> **Fragment tekstu**
========

Prawda

Środa, 2 lipca 2025 - 05:18

« Poprzedni Następny »


Arabia Saudyjska i progi zwalniające postęp na drodze do normalizacji


Hugh Fitzgerald 2021-01-10


Normalizacja stosunków między Marokiem – czwartym z kolei państwem arabskim – a Izraelem doprowadziła wielu analityków do wniosku, że z pewnością Arabia Saudyjska będzie następna, a jeśli nie, to następny będzie Oman. Taka perspektywa nie jest jednak całkiem oczywista. W najnowszym artykule o Arabii Saudyjskiej i zbliżeniu z Izraelem Saahar Klaiman pisze na łamach „Israel Hayom z 18 grudnia 2020 roku:

Umowa pokojowa z Marokiem jest czwartym porozumieniem między Izraelem a państwem arabskim, które odsuwa na bok sprawę palestyńską. Podczas gdy przywódcy Abu Dhabi, Manamy i Chartumu obiecali kontynuować poparcie dla państwowych aspiracji Palestyńczyków, w ostatecznym rachunku żaden z nich nie wybrał przedłożenia interesów Ramallah ponad własne.  


Podobnie jak z umowami pokojowymi ze Zjednoczonymi Emiratami Arabskimi i Bahrajnem, także tutaj Stany Zjednoczone, które pośredniczyły w umowach, czyniły aluzje, że być może Arabia Saudyjska będzie następnym krajem, który znormalizuje stosunki z Izraelem…


Można argumentować, że do zbliżenia z Izraelem i Zachodem zmusiła Saudyjczyków potrzeba zróżnicowania gospodarki i odejścia od całkowitej zależności od ropy naftowej. W przeszłości Saudyjczycy walczyli z Izraelem militarnie i ekonomicznie, a Rijad uważa się za przywódcę świata arabskiego i siłę napędową z Arabską Inicjatywą Pokojową z 2002 roku – przynamniej na pokaz.

Saudyjczycy nie zostali zmuszeni do zbliżenia z Izraelem; chętnie przyjęli sojusz w sprawach bezpieczeństwa z Izraelem przeciwko zarówno Iranowi, jak Bractwu Muzułmańskiemu.  Oklaskiwali brawurowe działania Izraela, by powstrzymać program nuklearny Iranu, od komputerowego robaka Stuxnet, który w 2010 roku spowodował zniszczenie tysiąca irańskich centryfug, do likwidacji w latach 2010 i 2012 czterech irańskich naukowców nuklearnych, do przechwycenia praktycznie całego archiwum nuklearnego Iranu w 2018 roku – około 100 tysięcy stron informacji – aż do zniszczenia w tym roku miejsca produkcji nowoczesnych centryfug w Natanz i, najnowszego wyczynu, zabicia mózgu stojącego za irańskim programem nuklearnym, Mohsena Fachrizadeha. To jest główna, choć nie jedyna, z więzi między tymi dziwnymi sojusznikami, Izraelem i Arabią Saudyjską.

========

> **Dane źródłowe**
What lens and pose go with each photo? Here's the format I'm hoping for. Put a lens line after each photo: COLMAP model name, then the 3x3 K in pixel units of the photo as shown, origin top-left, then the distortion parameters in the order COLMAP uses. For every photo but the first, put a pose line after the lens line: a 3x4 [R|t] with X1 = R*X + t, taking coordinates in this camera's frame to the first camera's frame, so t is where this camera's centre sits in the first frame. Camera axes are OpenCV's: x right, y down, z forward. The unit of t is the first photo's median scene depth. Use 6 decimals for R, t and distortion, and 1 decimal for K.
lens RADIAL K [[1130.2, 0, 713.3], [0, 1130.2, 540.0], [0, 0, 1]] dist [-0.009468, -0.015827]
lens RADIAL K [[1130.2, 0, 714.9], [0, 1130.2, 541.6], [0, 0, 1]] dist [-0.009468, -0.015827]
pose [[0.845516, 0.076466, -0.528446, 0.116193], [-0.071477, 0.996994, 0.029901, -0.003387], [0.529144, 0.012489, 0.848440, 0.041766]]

========

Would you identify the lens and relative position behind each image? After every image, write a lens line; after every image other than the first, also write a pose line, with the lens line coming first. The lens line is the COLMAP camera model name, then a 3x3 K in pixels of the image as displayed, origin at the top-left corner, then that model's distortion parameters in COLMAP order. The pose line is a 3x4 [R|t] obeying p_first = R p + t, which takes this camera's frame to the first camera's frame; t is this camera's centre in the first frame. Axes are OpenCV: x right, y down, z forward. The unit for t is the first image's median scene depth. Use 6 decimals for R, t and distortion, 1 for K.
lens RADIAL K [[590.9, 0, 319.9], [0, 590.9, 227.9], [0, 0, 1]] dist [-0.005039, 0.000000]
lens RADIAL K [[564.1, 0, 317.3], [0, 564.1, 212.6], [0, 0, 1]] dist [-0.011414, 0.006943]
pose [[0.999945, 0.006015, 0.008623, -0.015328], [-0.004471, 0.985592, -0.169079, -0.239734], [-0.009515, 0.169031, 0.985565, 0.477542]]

========

> **Zadanie do wykonania**
Według fragmentu tekstu ile stron liczyło irańskie archiwum nuklearne przechwycone w 2018 roku? Pozycje nie mają związku z fragmentem tekstu.

> **Rozwiązane zadanie**
Około 100 tysięcy stron.